(Data items)
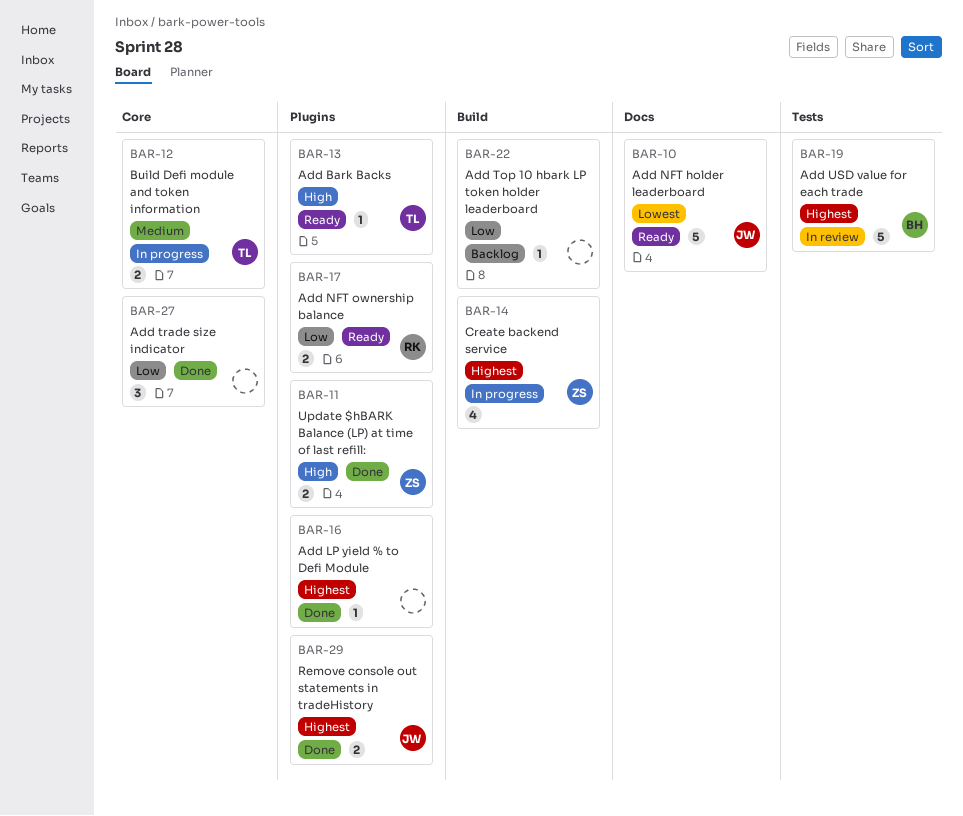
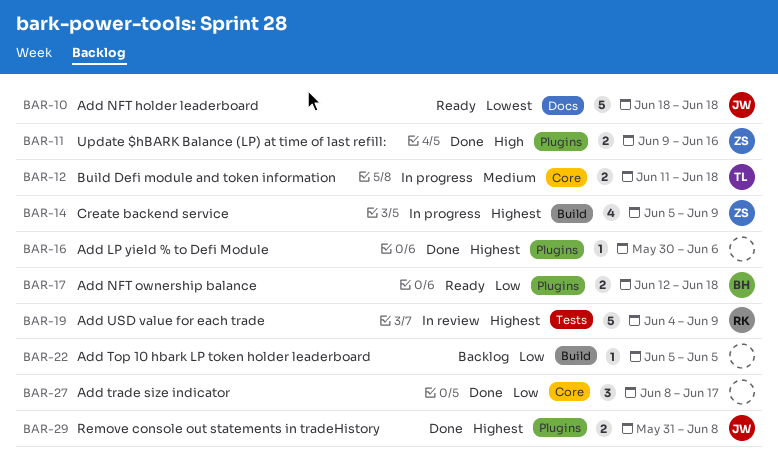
BAR-13: present -> none
BAR-17, owner: RK -> BH
BAR-19, owner: BH -> RK

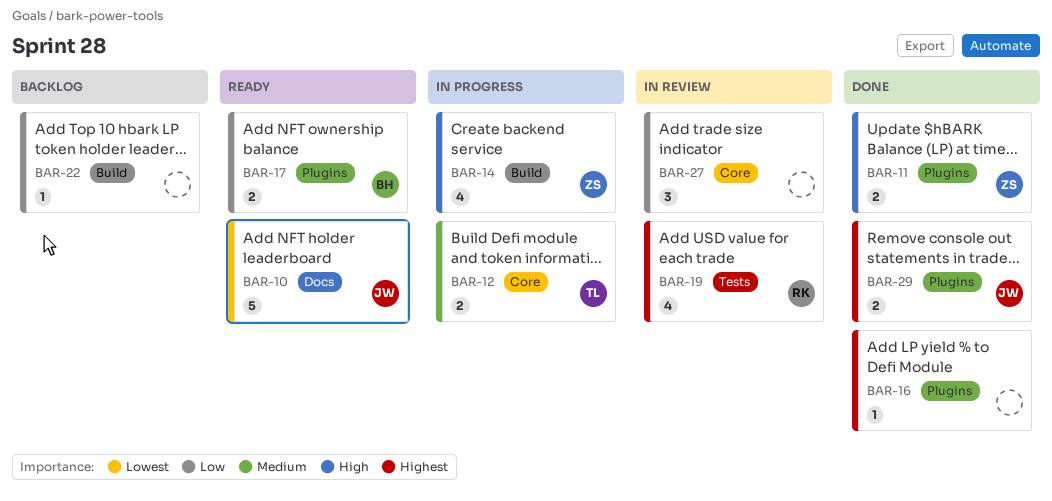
BAR-14, priority: Highest -> High
BAR-19, estimate: 5 -> 4
BAR-27, status: Done -> In review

WORK TO BE COMPLETED
Each entry should be repeated exactly as it appears; the pictures stay out.

OUTPUT OF THE EXERCISE
BAR-13: present -> none
BAR-17, owner: RK -> BH
BAR-19, owner: BH -> RK

BAR-14, priority: Highest -> High
BAR-19, estimate: 5 -> 4
BAR-27, status: Done -> In review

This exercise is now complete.